What you need to do - Lines with the word "OLACDE" in them are the ones to copy from the records.
:: Given data ::
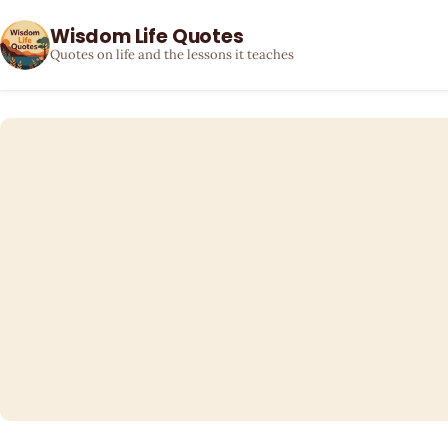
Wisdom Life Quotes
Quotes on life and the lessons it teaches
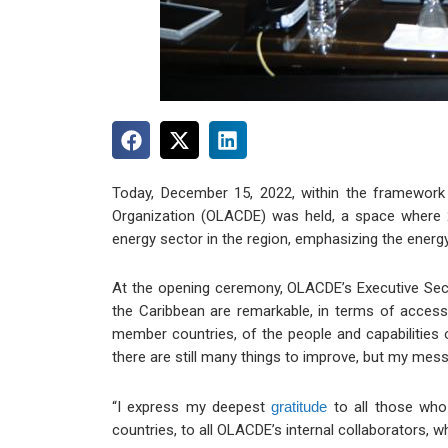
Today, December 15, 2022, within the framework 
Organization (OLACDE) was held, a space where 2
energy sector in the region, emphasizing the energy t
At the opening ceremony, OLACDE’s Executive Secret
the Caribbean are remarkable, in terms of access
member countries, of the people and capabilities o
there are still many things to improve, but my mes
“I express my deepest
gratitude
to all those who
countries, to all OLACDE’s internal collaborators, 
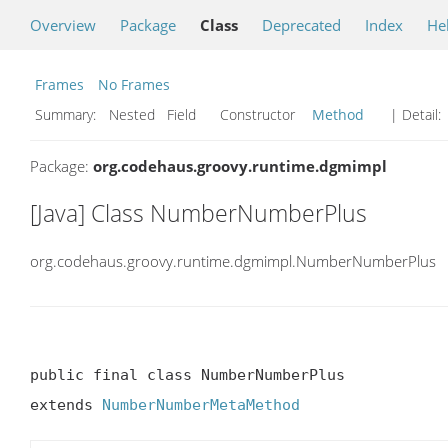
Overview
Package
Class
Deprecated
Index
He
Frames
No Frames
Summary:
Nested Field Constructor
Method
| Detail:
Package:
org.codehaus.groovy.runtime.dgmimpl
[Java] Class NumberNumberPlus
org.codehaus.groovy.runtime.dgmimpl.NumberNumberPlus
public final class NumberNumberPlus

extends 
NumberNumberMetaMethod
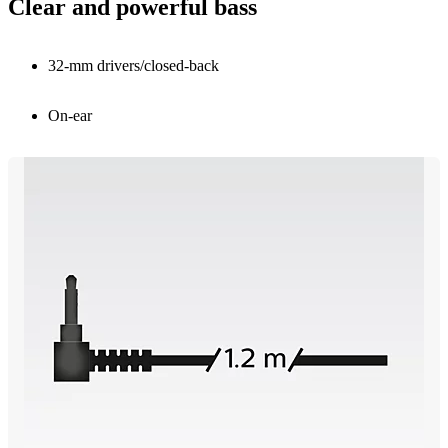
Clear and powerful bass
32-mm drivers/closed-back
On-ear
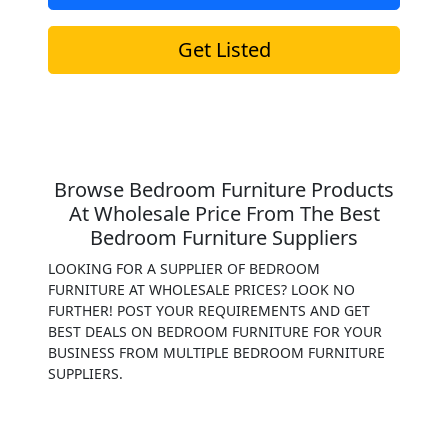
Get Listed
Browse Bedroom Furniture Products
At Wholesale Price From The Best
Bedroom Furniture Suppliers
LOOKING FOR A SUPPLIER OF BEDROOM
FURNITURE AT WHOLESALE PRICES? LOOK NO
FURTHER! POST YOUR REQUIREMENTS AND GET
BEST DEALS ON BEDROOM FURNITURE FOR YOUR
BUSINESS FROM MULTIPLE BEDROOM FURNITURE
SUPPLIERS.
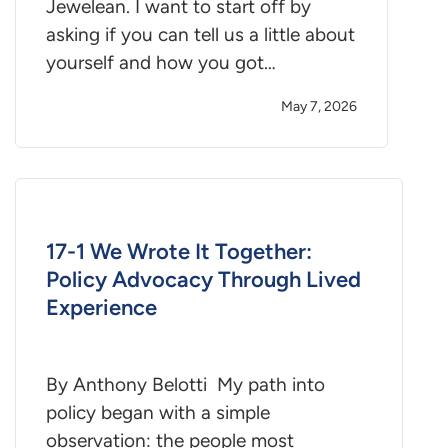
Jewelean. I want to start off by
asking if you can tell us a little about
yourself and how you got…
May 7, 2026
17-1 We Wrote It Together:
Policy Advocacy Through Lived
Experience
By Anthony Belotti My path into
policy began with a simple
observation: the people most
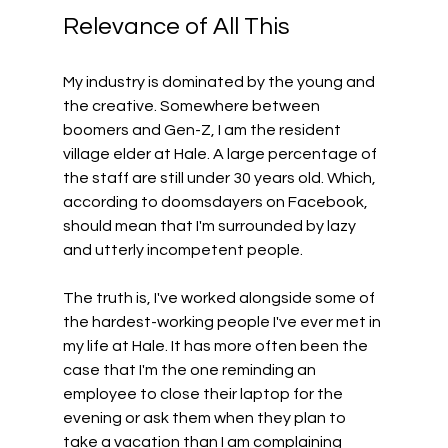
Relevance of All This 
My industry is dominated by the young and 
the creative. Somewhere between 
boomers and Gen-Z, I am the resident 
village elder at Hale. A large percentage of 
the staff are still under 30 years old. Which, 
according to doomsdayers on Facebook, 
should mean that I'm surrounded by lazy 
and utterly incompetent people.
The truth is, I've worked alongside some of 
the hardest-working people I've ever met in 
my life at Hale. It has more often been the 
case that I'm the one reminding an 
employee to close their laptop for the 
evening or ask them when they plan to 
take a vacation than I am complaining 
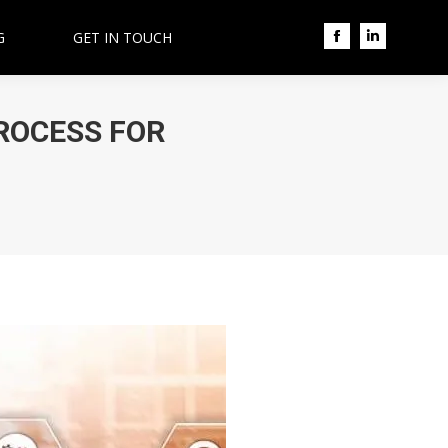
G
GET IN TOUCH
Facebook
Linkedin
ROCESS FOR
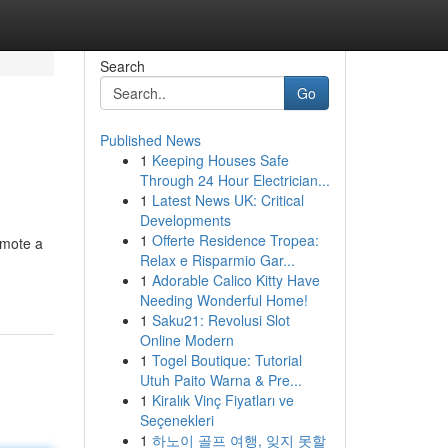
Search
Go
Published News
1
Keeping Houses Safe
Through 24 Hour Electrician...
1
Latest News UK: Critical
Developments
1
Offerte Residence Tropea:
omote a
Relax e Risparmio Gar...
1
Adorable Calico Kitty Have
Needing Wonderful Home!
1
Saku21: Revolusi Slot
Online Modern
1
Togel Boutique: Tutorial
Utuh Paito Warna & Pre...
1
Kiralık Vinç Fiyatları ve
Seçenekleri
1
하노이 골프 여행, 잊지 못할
:::
Result of the exercise -
Organization (OLACDE) was held, a space where 2
At the opening ceremony, OLACDE’s Executive Secret
countries, to all OLACDE’s internal collaborators, 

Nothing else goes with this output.